*** Opening of DATA BLOCK ***

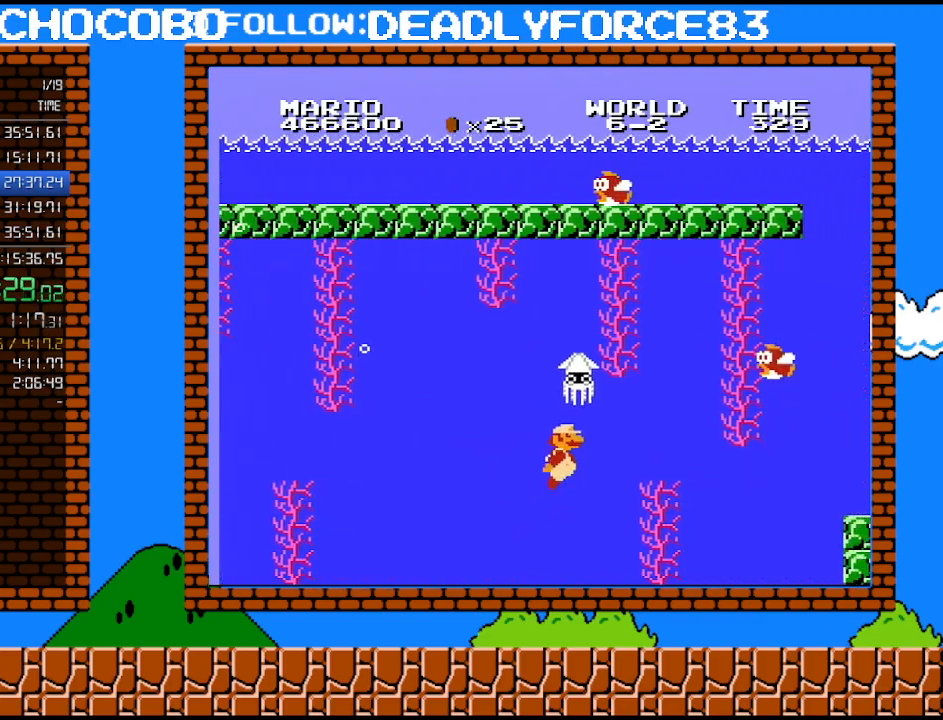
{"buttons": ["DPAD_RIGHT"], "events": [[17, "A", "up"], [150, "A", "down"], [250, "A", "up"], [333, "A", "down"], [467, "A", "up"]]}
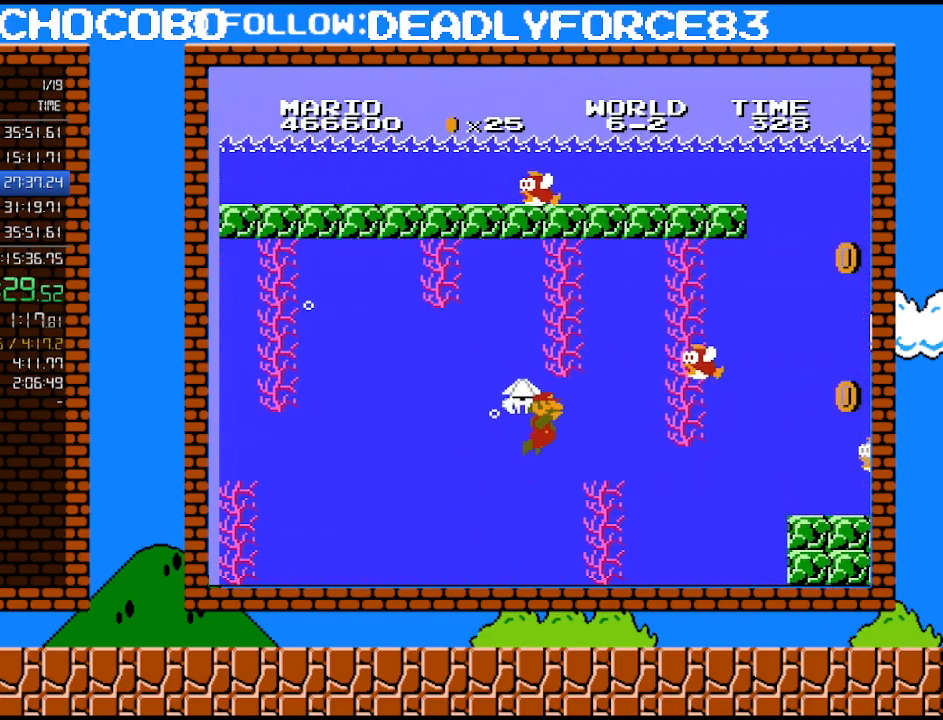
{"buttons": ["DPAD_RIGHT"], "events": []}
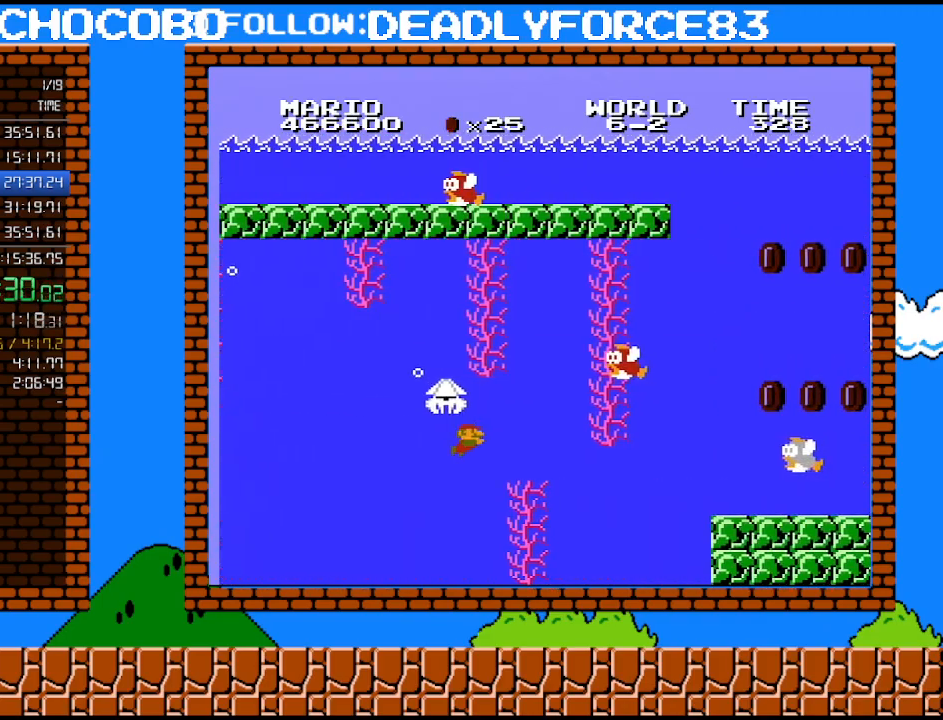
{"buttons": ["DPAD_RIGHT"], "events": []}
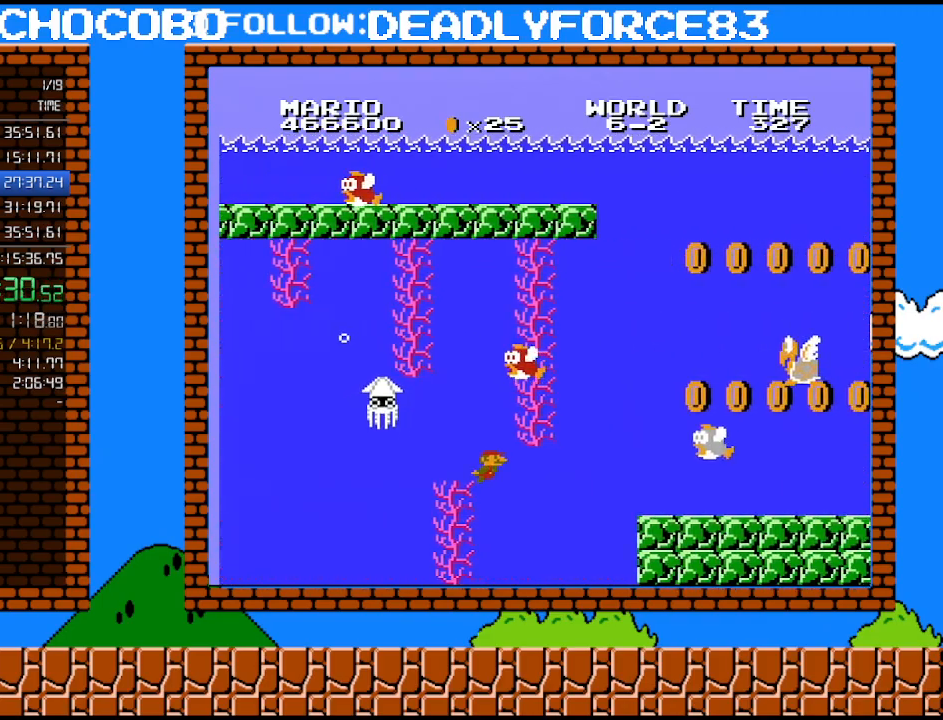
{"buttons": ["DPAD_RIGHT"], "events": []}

*** Close of DATA BLOCK ***

Drop the images and copy all the data exactly.

* [SOLUTION TO THIS EXERCISE]:
{"buttons": ["DPAD_RIGHT"], "events": [[17, "A", "up"], [150, "A", "down"], [250, "A", "up"], [333, "A", "down"], [467, "A", "up"]]}
{"buttons": ["DPAD_RIGHT"], "events": []}
{"buttons": ["DPAD_RIGHT"], "events": []}
{"buttons": ["DPAD_RIGHT"], "events": []}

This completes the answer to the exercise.